Due, sono le proposte che riguardano l’Assemblea Nazionale, la Camera dei deputati francese. Innanzitutto, l’introduzione di una quota proporzionale con scheda disgiunta, valutata al momento attorno al 10 per cento, per garantire un minimo di rappresentanza democratica anche a forze minoritarie che non intendono partecipare a nessun patto di governo. Misura necessaria anche per smorzare il potenziale di popolarità di movimenti anti sistema che, come il Front National attualmente attorno al 15/20 per cento, si sono viste escluse dal Parlamento per numerose legislature. Seconda proposta, una riforma del sistema di rimborso elettorale dei partiti, con una più equa distribuzione delle risorse, oggi limitate a un tetto di 16,8 milioni di euro a soggetto e attribuite con un sistema che penalizza le piccole formazioni e che favorisce in modo abnorme le più grandi.

Ultimo capitolo, ed estremamente delicato, è quello del conflitto di interessi. Le proposte di Jospin e della sua commissione prevedono una “dichiarazione di attività e interessi” da accompagnare a quella fiscale su cui stabilire poi le incompatibilità con eventuali incarichi in base a regole deontologiche prestabilite.
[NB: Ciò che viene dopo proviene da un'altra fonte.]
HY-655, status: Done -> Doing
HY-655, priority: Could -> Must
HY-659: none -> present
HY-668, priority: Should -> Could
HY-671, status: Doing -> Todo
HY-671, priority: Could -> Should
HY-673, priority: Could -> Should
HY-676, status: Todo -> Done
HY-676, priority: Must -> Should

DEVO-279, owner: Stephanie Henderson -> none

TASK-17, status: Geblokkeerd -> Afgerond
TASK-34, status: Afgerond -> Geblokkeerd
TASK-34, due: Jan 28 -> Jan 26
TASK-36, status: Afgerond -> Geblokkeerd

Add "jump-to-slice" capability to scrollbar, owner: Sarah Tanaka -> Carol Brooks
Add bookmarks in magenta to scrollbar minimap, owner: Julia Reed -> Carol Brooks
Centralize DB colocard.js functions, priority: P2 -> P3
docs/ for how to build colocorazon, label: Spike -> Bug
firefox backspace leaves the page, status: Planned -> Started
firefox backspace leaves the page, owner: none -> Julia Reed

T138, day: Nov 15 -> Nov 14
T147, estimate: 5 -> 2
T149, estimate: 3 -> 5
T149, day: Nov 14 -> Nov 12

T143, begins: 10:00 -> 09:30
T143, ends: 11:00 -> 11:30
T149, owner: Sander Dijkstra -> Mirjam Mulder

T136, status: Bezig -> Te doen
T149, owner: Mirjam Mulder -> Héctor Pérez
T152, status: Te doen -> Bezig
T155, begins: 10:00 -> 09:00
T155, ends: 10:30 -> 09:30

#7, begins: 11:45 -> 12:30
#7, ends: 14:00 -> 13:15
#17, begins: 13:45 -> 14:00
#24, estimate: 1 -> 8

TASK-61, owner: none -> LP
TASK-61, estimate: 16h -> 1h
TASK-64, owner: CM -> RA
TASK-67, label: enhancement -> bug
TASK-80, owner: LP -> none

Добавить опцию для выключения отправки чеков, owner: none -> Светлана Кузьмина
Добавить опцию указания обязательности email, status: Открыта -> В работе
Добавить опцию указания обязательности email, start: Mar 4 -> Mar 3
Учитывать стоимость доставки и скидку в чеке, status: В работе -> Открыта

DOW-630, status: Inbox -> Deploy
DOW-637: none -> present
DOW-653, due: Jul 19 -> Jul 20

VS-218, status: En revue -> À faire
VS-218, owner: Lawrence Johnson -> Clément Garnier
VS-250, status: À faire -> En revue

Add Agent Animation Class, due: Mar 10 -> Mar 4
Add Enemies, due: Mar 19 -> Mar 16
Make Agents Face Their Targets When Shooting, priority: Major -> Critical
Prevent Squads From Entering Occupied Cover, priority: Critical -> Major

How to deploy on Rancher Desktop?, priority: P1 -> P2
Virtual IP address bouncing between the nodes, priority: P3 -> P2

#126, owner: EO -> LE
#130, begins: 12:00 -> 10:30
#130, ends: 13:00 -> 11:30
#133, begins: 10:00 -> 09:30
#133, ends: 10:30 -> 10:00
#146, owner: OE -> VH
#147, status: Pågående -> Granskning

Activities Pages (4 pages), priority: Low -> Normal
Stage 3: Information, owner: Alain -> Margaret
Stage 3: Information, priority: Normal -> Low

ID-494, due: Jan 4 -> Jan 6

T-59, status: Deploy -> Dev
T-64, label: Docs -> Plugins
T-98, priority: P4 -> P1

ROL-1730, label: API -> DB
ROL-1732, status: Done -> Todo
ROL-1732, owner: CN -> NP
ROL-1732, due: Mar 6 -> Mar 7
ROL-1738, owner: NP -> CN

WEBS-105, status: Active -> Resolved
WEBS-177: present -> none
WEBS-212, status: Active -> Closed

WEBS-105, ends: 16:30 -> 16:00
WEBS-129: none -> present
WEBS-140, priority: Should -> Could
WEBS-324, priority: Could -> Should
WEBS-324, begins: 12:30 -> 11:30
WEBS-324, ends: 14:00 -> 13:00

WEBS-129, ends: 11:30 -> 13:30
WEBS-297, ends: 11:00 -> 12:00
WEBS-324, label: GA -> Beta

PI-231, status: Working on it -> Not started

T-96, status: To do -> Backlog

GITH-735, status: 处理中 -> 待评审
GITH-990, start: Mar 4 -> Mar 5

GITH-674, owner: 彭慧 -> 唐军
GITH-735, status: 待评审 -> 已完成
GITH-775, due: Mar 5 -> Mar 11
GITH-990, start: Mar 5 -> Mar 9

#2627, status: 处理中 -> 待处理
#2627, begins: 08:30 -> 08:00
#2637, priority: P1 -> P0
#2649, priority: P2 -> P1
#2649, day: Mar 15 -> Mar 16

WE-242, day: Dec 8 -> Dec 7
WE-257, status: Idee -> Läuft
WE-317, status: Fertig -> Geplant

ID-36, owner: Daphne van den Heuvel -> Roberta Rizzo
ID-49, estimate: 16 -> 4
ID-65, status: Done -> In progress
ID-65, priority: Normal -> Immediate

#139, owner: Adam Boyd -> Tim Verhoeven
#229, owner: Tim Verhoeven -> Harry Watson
Infine, abrogazione dell’immunità per il presidente della Repubblica e obbligo di “blind trust” nell’amministrazione delle proprietà immobiliari di tutti coloro che esercitano funzioni di rappresentanza nazionale o di governo. Ultime due misure di una serie di riforme che punta a chiudere il lungo ciclo gollista e ad aprire una stagione di democrazia maggiormente partecipata a fronte di un paese più omogeneo che negli anni Cinquanta e con una società civile più vivace e autonoma. Forse, proprio grazie al centralismo presidenziale che oggi si vuole mettere in soffitta.